■ **CONSIGNES**:
1) D'après le texte sur l'apiculture avec l'abeille Buckfast, qu'est-ce qui détermine le rendement d'une ruche ?
2) Prolongez le texte sur l'apiculture avec l'abeille Buckfast après sa dernière phrase.

■ **EXTRAIT CHOISI**:

J’apprécie également cette invitation, car elle va me permettre de mettre en évidence les particularités de la pratique apicole indispensable pour obtenir des rendements maximum avec l’abeille en général et l’abeille Buckfast en particulier.
En tant qu’éleveur de la Buckfast, il me sera sans doute possible de dire assez objectivement quelles sont ses capacités productives réelles, mais aussi ses limites. Et aussi de montrer par quelles qualités elle se distingue des autres races.
En contact quotidien avec l’abeille depuis près de 70 ans, et cela dans une grande exploitation intensive, on acquiert indiscutablement des vues et connaissances, qui sont interdites à la plupart des apiculteurs et scientifiques.
Je ne voudrais pas ici parler des problèmes du quotidien de l’apiculture, ni des méthodes apicoles spécifiques à des conditions particulières d’exploitation et de miellée. Je voudrais plutôt me concentrer sur les bases indispensables, lorsque l’on essaie d’atteindre des rendements supérieurs. A Buckfast les buts visés étaient toujours rigoureusement économiques, liés à une perte minimale de travail et de temps. Nous tenons également compte de l’investissement pour la construction des ruches et le matériel nécessaire.
Le volume de la chambre à couvain est de la plus grande importance, pour obtenir les plus hauts rendements par ruche. Ce n’est ni la forme, ni la construction d’une ruche qui détermine le rendement, mais la force de la population. Seule une chambre à couvain illimitée peut donner des rendements supérieurs dans des conditions de miellées déterminées. Elle seule permet un total épanouissement des possibilités de ponte de la reine. A cela s’ajoute un minimum de travail et de temps. Dans une entreprise rentable cela est aussi important que les résultats réels des récoltes.
C’est à Hanovre à 1953 que j’ai pour la première fois relevé l’importance de la chambre à couvain illimitée tant pour l’économie que pour l’élevage. En Allemagne cela a été ressenti à l’époque comme révolutionnaire, car la mode générale allait dans une direction opposée, dans l’idée que l’on obtiendrait ainsi plus de miel. C’est l’inverse qui est vrai. Il est bien entendu que l’on peut produire du miel dans n’importe quelle ruche, toutefois avec des résultats forts différents.

■ **BLOC DE DONNÉES**:
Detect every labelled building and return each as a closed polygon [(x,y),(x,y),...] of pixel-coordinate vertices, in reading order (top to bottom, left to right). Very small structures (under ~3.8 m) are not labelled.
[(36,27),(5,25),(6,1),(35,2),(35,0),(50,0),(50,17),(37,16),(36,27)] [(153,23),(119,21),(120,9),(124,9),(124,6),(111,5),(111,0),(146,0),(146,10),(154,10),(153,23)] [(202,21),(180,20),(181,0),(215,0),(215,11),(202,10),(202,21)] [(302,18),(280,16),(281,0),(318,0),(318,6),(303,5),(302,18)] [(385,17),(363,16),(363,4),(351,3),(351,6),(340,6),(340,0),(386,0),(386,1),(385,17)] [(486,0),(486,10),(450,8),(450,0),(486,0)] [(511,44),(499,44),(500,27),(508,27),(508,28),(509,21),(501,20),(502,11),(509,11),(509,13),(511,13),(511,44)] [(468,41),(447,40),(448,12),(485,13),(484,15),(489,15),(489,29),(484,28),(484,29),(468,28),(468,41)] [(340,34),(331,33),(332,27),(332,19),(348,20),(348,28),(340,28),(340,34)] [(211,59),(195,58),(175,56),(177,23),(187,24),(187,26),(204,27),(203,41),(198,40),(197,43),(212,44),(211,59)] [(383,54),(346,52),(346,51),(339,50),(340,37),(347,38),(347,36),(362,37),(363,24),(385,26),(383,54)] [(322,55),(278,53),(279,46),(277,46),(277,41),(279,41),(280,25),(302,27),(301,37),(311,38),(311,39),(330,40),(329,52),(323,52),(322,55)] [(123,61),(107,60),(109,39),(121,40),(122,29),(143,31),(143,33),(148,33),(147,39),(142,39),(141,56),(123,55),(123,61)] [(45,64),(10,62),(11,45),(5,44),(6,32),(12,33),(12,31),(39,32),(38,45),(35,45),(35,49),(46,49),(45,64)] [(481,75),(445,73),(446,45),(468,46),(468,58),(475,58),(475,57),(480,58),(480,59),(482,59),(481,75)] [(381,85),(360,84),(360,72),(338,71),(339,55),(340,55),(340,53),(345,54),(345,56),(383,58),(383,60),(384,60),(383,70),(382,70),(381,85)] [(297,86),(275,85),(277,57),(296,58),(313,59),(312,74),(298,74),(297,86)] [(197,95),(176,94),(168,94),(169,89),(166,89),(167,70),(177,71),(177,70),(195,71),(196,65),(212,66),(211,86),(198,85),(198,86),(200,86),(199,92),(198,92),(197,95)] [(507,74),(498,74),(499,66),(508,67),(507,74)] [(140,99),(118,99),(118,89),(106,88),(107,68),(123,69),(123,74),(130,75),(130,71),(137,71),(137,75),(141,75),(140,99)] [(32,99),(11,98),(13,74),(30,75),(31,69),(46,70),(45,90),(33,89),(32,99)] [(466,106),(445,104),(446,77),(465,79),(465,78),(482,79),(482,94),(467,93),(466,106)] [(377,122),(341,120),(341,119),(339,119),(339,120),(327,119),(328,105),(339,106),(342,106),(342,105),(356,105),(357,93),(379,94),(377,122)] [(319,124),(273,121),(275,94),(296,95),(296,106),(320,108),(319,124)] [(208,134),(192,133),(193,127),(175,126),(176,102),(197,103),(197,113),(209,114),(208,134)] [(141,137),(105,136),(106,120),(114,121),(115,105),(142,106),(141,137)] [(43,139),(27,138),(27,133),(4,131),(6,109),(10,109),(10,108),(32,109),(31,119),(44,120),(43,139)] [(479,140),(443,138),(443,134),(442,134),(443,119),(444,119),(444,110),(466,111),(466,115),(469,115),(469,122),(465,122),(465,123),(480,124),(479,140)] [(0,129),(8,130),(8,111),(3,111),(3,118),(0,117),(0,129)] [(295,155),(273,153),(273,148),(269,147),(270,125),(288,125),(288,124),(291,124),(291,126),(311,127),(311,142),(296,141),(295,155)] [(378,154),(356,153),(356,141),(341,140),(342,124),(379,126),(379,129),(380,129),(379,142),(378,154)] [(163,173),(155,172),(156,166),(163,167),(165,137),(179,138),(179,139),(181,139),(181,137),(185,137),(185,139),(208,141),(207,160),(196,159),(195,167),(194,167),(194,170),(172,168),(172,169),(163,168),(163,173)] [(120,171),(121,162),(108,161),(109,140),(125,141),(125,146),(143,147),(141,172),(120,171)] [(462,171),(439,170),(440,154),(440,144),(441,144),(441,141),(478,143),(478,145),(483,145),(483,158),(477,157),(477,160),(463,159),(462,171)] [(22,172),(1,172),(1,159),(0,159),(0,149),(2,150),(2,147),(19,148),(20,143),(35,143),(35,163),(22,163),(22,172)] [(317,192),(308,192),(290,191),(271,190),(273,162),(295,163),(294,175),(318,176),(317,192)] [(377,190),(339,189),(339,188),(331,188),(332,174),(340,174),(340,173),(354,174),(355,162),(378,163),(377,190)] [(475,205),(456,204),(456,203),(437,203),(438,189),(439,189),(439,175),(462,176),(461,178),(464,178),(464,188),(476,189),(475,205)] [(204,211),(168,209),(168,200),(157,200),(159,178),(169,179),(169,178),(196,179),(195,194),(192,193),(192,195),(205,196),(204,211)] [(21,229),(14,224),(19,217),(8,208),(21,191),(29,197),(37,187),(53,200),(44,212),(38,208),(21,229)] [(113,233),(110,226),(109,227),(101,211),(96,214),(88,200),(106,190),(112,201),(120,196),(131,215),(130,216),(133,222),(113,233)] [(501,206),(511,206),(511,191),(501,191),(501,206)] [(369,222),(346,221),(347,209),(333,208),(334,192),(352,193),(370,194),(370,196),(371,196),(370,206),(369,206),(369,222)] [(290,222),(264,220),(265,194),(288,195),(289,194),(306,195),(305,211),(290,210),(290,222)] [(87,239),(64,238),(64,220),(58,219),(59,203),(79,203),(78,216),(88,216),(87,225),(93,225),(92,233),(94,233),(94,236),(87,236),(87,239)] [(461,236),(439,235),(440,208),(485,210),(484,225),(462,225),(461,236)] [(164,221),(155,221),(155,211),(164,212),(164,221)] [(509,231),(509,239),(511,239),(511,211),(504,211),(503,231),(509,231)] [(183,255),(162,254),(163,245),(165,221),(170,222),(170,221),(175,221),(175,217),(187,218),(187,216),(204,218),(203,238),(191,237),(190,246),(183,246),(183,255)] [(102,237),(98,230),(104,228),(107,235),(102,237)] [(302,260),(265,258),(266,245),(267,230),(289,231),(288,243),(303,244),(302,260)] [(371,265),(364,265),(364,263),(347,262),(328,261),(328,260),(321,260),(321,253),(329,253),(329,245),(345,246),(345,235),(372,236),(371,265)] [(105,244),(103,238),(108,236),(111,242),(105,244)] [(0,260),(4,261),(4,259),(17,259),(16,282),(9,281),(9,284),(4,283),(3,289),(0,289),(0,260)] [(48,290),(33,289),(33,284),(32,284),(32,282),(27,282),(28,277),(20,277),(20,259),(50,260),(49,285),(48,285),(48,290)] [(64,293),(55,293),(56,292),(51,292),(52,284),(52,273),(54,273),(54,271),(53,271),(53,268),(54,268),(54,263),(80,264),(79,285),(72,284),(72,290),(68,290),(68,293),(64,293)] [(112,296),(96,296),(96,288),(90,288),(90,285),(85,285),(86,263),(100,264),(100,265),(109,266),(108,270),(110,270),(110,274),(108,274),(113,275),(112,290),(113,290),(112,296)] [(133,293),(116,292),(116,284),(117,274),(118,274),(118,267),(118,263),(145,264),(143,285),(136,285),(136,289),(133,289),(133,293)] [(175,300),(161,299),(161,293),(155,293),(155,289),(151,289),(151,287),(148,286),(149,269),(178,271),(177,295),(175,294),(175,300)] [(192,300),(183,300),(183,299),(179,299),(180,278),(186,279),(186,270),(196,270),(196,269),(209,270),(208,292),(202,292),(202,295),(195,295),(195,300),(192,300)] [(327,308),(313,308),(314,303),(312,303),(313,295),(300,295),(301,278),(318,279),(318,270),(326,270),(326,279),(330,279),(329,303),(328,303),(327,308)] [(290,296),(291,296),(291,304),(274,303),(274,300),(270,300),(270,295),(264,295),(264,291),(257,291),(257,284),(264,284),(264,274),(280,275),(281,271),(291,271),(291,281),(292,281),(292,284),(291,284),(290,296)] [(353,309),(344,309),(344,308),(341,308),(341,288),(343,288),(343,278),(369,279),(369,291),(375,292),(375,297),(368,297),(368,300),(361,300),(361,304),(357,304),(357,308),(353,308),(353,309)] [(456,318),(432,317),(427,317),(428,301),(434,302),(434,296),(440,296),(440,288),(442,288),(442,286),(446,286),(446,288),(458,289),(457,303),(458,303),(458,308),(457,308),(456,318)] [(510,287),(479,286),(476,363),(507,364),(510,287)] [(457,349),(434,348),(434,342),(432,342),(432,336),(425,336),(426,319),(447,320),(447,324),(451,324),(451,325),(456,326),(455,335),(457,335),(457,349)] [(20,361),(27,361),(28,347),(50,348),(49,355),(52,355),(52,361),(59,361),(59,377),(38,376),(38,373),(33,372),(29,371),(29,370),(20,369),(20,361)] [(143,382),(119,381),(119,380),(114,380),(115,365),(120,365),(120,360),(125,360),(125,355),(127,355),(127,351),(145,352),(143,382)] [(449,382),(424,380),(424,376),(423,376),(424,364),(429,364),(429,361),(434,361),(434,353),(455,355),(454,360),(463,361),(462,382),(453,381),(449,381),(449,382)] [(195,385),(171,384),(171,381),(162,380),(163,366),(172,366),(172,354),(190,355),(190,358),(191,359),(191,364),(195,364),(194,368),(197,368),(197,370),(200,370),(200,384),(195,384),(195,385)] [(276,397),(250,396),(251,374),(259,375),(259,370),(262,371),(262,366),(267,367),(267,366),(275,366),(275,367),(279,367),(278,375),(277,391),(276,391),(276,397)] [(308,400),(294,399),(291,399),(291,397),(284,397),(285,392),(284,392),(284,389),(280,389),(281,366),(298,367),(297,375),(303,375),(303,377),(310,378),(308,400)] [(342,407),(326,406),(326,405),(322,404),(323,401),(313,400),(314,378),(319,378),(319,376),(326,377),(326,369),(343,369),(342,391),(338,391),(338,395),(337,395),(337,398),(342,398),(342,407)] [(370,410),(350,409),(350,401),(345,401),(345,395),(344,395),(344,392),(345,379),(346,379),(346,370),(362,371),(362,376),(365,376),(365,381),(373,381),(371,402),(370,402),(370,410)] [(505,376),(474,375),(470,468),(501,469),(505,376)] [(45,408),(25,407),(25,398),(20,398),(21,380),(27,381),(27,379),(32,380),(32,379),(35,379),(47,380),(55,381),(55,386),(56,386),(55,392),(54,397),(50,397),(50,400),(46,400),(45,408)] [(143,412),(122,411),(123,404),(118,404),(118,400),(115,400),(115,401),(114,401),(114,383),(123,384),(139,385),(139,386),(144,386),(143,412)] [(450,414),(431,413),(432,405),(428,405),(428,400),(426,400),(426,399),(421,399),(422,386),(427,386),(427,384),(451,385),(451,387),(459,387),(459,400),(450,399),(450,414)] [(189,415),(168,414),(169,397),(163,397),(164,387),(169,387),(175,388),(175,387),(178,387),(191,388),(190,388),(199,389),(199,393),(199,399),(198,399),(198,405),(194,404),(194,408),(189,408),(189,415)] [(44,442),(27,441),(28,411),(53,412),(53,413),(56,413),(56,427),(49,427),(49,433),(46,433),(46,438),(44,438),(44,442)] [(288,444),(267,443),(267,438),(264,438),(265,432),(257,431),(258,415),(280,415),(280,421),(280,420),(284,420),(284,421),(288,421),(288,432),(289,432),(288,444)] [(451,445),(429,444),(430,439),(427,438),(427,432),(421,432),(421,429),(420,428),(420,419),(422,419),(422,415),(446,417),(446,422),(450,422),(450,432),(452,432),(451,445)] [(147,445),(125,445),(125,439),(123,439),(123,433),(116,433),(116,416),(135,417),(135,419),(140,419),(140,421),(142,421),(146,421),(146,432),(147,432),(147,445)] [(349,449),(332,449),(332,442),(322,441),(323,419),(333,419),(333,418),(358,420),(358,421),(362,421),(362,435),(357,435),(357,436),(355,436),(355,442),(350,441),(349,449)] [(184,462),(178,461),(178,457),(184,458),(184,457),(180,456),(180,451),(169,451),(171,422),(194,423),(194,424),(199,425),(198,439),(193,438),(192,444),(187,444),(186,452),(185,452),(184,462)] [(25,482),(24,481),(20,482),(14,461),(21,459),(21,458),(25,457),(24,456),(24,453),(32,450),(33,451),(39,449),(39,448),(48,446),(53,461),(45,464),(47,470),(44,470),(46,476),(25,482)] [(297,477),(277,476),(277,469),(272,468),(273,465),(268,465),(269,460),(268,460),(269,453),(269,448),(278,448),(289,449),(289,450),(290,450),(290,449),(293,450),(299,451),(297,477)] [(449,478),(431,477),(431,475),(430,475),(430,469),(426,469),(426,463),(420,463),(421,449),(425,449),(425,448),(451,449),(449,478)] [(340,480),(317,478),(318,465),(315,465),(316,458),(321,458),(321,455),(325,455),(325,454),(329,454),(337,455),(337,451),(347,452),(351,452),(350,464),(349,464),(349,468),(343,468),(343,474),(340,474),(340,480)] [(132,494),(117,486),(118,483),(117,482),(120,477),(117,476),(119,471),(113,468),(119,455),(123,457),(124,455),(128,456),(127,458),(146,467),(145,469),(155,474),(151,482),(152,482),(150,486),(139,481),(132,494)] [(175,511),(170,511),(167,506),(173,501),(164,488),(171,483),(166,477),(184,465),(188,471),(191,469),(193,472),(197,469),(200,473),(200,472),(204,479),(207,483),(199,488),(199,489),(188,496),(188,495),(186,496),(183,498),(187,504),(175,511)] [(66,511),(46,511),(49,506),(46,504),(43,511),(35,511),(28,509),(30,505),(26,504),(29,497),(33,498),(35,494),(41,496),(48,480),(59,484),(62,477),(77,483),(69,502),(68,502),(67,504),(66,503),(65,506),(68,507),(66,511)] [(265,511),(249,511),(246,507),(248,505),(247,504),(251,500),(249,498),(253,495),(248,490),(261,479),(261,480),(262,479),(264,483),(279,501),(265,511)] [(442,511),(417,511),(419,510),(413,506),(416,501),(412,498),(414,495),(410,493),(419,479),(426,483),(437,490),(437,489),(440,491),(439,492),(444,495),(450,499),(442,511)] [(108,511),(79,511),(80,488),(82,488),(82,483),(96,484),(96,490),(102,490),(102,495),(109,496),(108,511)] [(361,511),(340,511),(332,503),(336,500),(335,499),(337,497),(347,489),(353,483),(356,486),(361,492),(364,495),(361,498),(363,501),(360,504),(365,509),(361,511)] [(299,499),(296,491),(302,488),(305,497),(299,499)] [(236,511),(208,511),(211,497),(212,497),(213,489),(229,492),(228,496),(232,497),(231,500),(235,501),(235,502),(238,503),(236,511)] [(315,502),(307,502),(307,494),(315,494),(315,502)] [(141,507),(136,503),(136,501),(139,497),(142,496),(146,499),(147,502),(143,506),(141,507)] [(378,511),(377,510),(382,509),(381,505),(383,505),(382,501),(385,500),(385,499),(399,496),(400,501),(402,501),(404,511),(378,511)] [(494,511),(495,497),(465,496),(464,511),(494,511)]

■ **RÉPONSES**:
1) La force de la population, et non la forme ni la construction de la ruche.

2)
Lorsque l’on utilise deux corps pour le nid à couvain, ayant une surface de rayons identique à celui de la ruche Dadant, l’on n’obtiendra pas le même rendement qu’avec la ruche Dadant, contrairement à une opinion largement répandue. Cela n’empêche personne d’utiliser cette méthode avec succès, mais selon notre expérience, d’authentiques très hauts rendements ne peuvent être atteints. Les résultats de récoltes correspondant à ces deux manières de faire peuvent même présenter des différences importantes Ce qui, dans notre cas, se manifeste avec le plus d’évidence lors de la récolte sur la bruyère. A l’époque où nous utilisions la mesure de cadre anglaise (un cadre un peu plus grand qu’un demi-cadre Dadant, cadre appelé en Angleterre « British standard » et en Belgique « WBC »), nous récoltions, dans des conditions identiques de miellées, systématiquement la moitié de ce que nous rapportaient les ruches Dadant (12 cadres). Durant une période de 15 années, ces résultats se confirmèrent indiscutablement en comparaison avec les 2000 ruches d’un apiculteur professionnel qui utilisait notre abeille, mais avec la ruche anglaise citée plus haut.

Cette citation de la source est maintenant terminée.